Elles sont appelées lumières parce que la Pierre Fondamentale diffuse la lumière de l’origine, rendant toutes choses perceptibles. La dénomination de «grandes» signifie qu’il y a manifestation primordiale de la lumière. Elles éclairent et provoquent la création dans le temple, à l’image du cosmos. Elles éveillent les œuvrants, et leur permettent de communiquer avec l’invisible. Elles diffusent l’énergie du Principe en la canalisant, comme un projecteur éclaire le chemin, et permettent le tracé du tableau de loge.

On peut dire que par elles, on voit le Grand Architecte. Elles forment une écriture symbolique d’un mot, composé de trois lettres, et donnant un des noms du Grand Architecte, celui qui permet tous les tracés de la création. Principe de base de la voie occidentale de constructeurs, elles sont utilisées par l’Architecte des mondes. Pour qu’elles soient disposées, une lumière de création doit venir de l’Orient, depuis le Delta lumineux et par le regard du Vénérable Maître. On comprend donc que seul le Passé-Maître peut les manipuler, à l’abri du regard des frères qui ne peuvent qu’en contempler le résultat. Quand le Passé-Maître les dispose, il est sous l’équerre formée par la canne du Maître des Démarches et l’épée de l’Expert. Il reçoit une énergie descendant par cette équerre. Il est ainsi clair que l’homme ne peut pas se servir des Trois Grandes Lumières.
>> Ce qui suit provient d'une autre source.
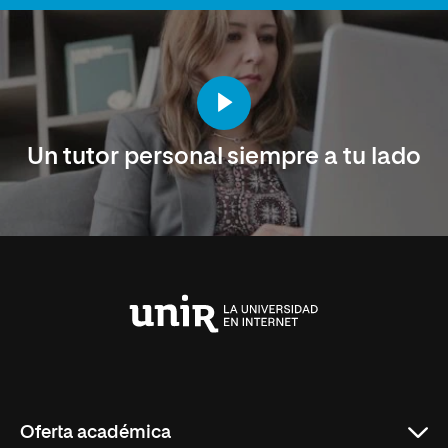
Un tutor personal siempre a tu lado
Universidad
Internacional
de
La
Rioja
Oferta académica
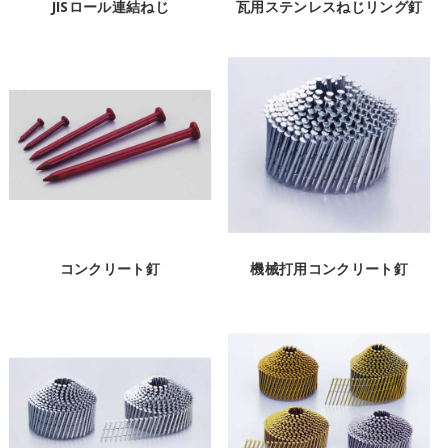
JISロール連結ねじ
瓦用ステンレスねじリング釘
コンクリート釘
機械打用コンクリート釘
Elles ne sont pas issues de la manifestation.

L’acte essentiel d’une Communauté initiatique est de les assembler alchimiquement pour rendre possible les tenues. Elles sont toujours présentes dans le temple, mais ordonnées ou non. Désordonnées, elles reposent dans l’incréé ; ordonnées rituellement, elles provoquent inéluctablement la présence du Grand Architecte dans le temple, et le phénomène de création apparaît. Elles permettent la manifestation de toute chose et se retrouvent donc sur le tableau de loge.

Leur disposition varie en fonction du grade auquel travaille la loge. Le compas change dans son ouverture et sa place avec l’équerre, mais toujours dans le respect de la Règle qui les fait naître. Cette disposition évolutive prépare les frères au travail selon leur capacité de perception. Au grade de Maître, le compas, libre sur l’équerre, donne une large latitude d’action, en connaissance de (la) Cause. En effet, sur le tableau de loge à la Maîtrise, le lit de résurrection est encadré par ces deux outils, libres, le Maître incarnant la Règle.

Elles sont placées sur l’autel des serments, devant le trône du Vénérable Maître. Tout serment initiatique se donne sur ces trois lumières, donc sur le Grand Architecte, face à l’Orient. Cet engagement ne peut donc s’assumer qu’en portant en soi ces trois concepts fondamentaux qui sont la porte vers le Mystère.